Instrucciones de la tarea
Reproduce el pasaje de la reseña que comienza con "La película de" y sigue hasta "desarrollan sin altisonancias.", cambiando "altisonancias" por "estridencias".

Texto citado
ESPECTáCULOS

“Sudeste”, una historia que fluye con la misma naturalidad del río

La película de Sergio Bellotti ensaya una sobria adaptación del texto original de Haroldo Conti y hace jugar a personajes que se desarrollan sin altisonancias.

Por L. M.

“Me voy a morir, eso es todo”, dice con serenidad el Viejo. Y lo tranquiliza al Boga: “No va a pasar nada”. La muerte hace su ronda y no tarda en llevarse al Viejo, pero el Boga sabe que ha llegado el momento de partir. El ya no pertenece a esa casa, que parece flotar sobre las aguas turbias del Delta. Dicen que su vida, como la de Moisés, empezó allí, en el río, y el Boga está dispuesto a seguir ese curso lento y sinuoso, como si fuera su propio destino. Se sube a una canoa y carga, por único equipaje, con el cadáver del Viejo, al que vela a cielo abierto y luego devuelve a las aguas. Al fin y al cabo, el río trae y el río lleva... Para su segundo largometraje, después de Tesoro mío (2000), Sergio Bellotti decidió confiarse a la novela Sudeste, de Haroldo Conti, pero tomándose –junto a su coguionista Daniel Guebel– todas las libertades que fueran necesarias. Y esa es una de las virtudes de una película que, a pesar de su origen, no parece deberle nada a la literatura, lo que no es poco decir en el cine argentino, casi siempre tan afecto a las adaptaciones más obvias y más decepcionantemente respetuosas.
Ese comienzo, con el Boga (el debutante Javier Locatelli) haciendo honor a su nombre, navegando sin rumbo fijo hacia donde lo lleve la corriente, acompañado apenas por un cadáver con la cara mirando al cielo, ya sienta el tono de una película siempre discreta, sobria, callada, en la que nunca sobran las palabras. La atmósfera es todo, o casi todo en Sudeste. En ese silencio, en esa soledad el Boga se tropieza, en un recodo escondido del río, con el “Aleluya”, un barco abandonado que le servirá de hogar y refugio, como si el Viejo se lo hubiera encontrado especialmente para él. No será el único que descubra un remanso en esos tablones enmohecidos. Después de un tiroteo que lo deja malherido, el Pampa (Luis Ziembrowsky) se convierte también en parte de la tripulación de ese navío encallado. El Pampa tiene, como él mismo dice, su “lado oscuro” y viene de haber sido traicionado por sus mismos secuaces, después de un asalto. El whisky es su único jarabe y su motivación, la venganza.

Datos disponibles
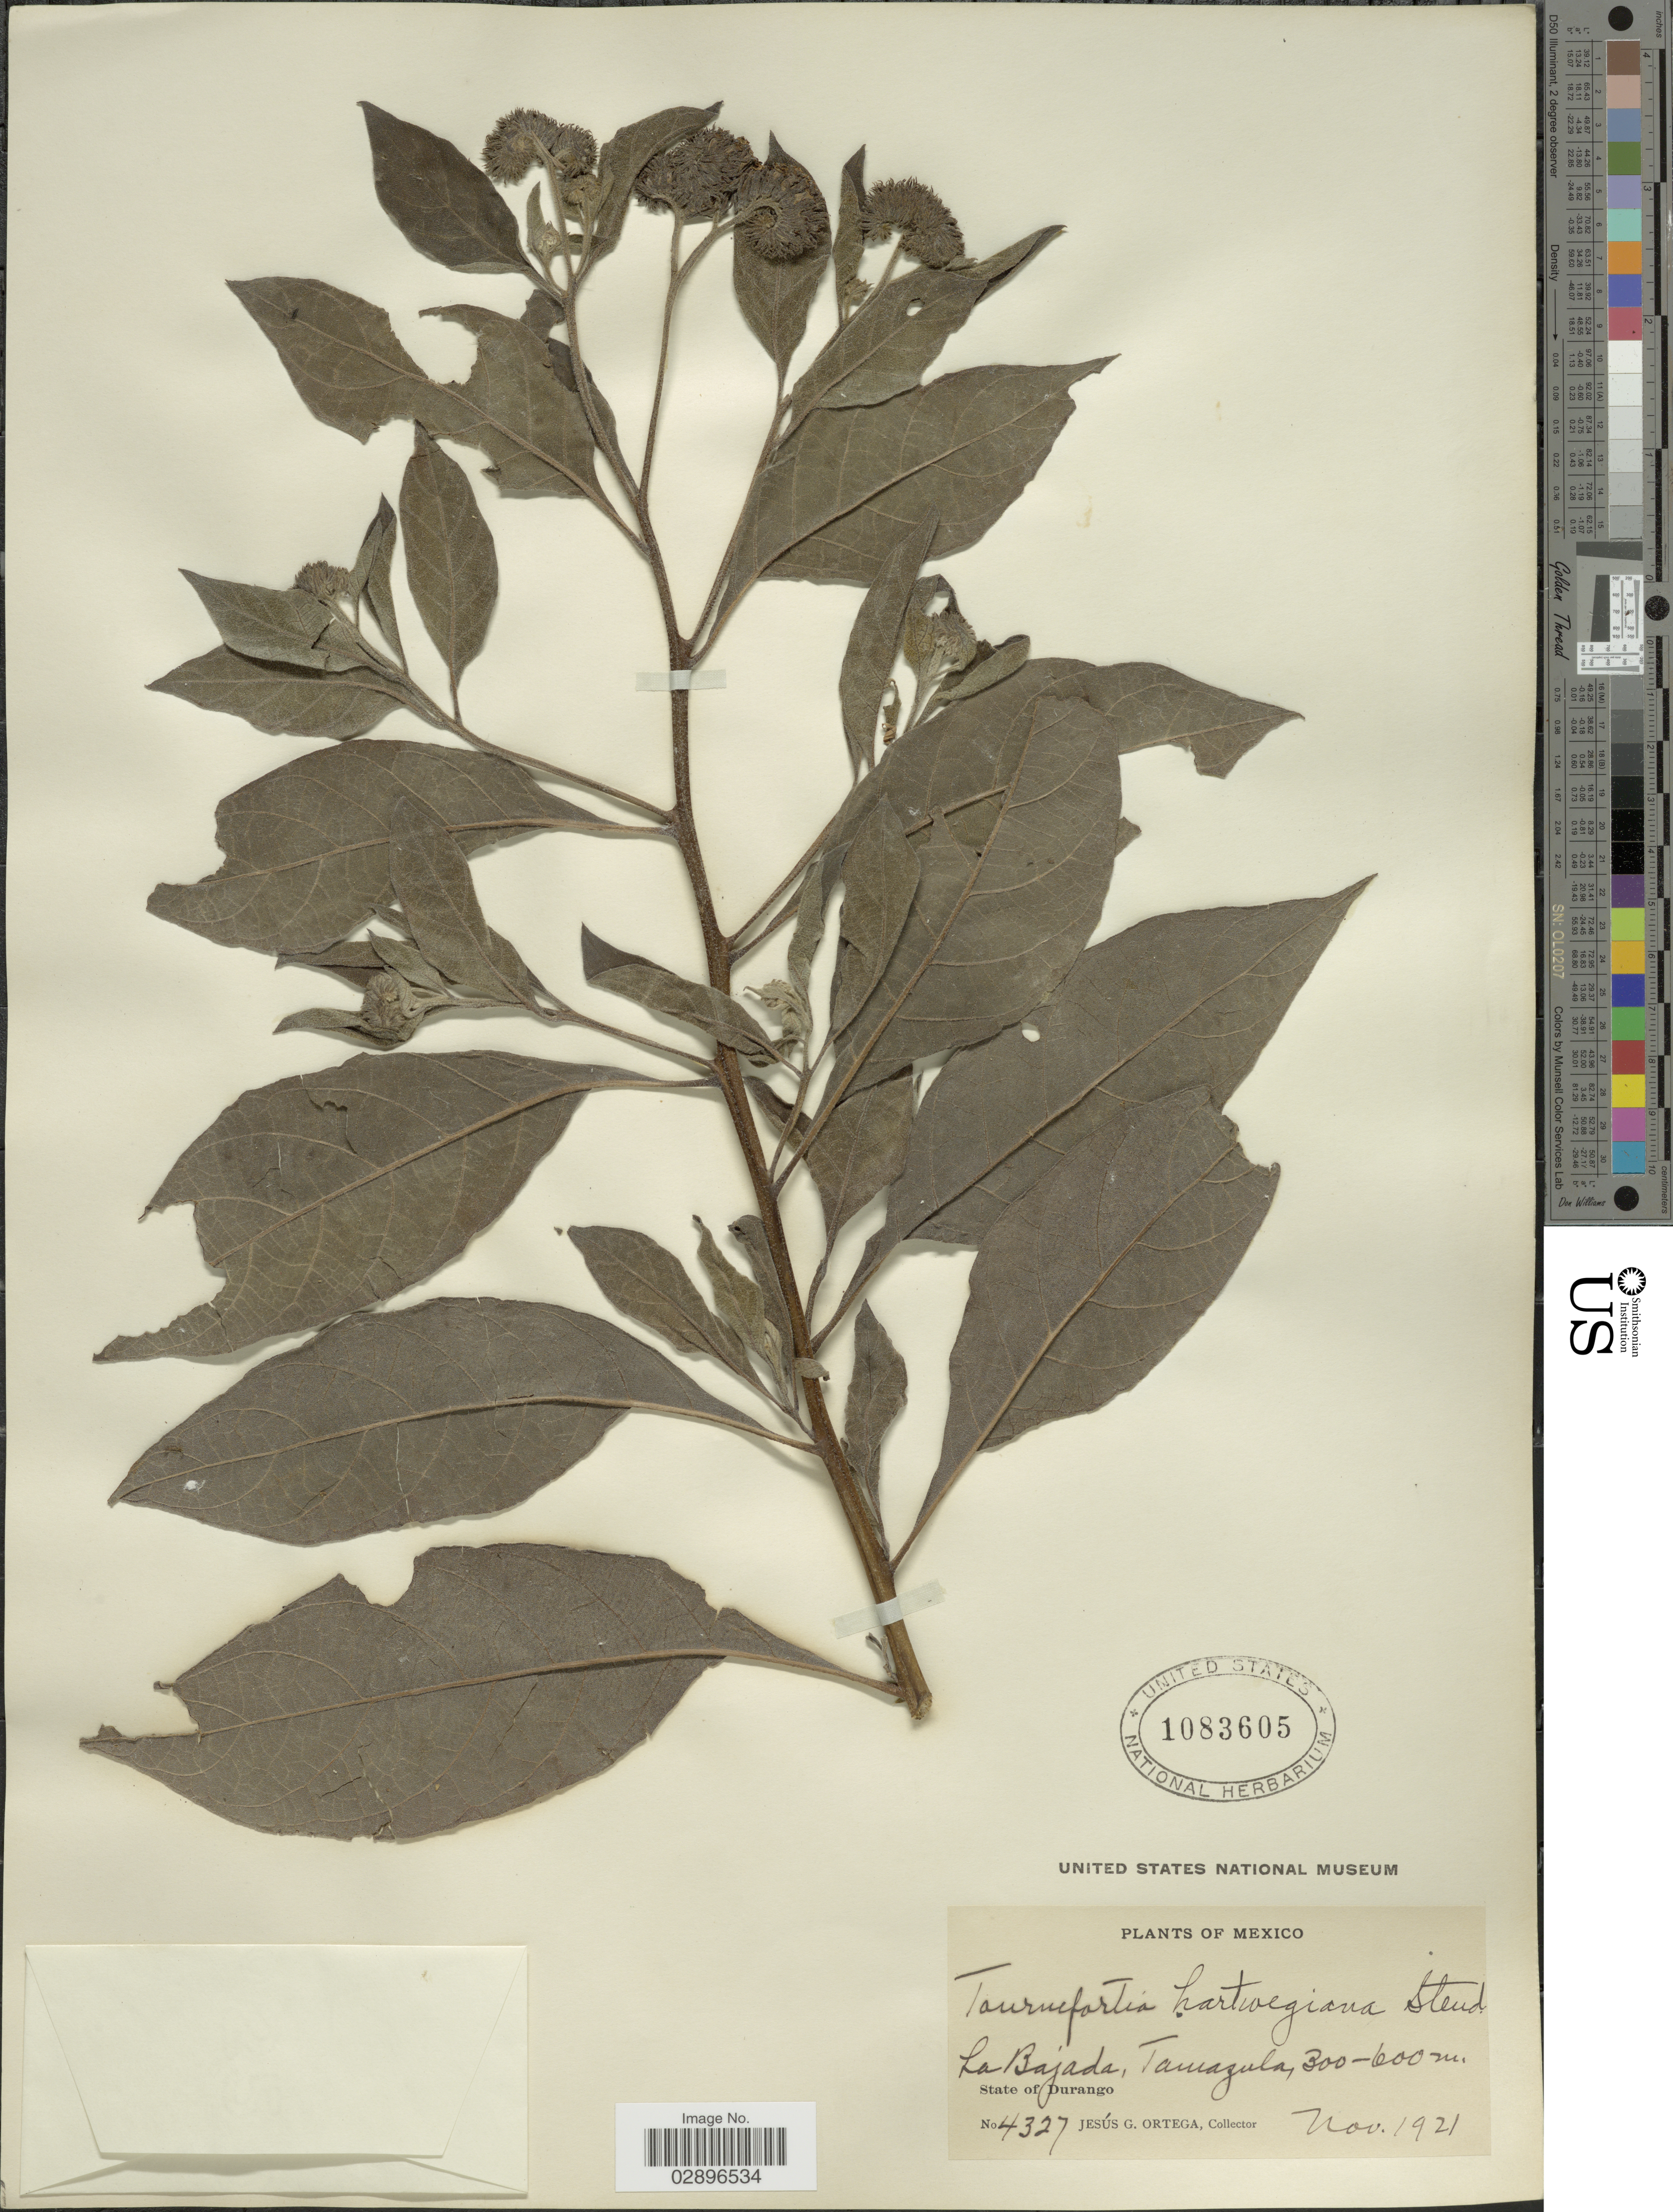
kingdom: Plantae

Respuesta del ejercicio
La película de Sergio Bellotti ensaya una sobria adaptación del texto original de Haroldo Conti y hace jugar a personajes que se desarrollan sin estridencias.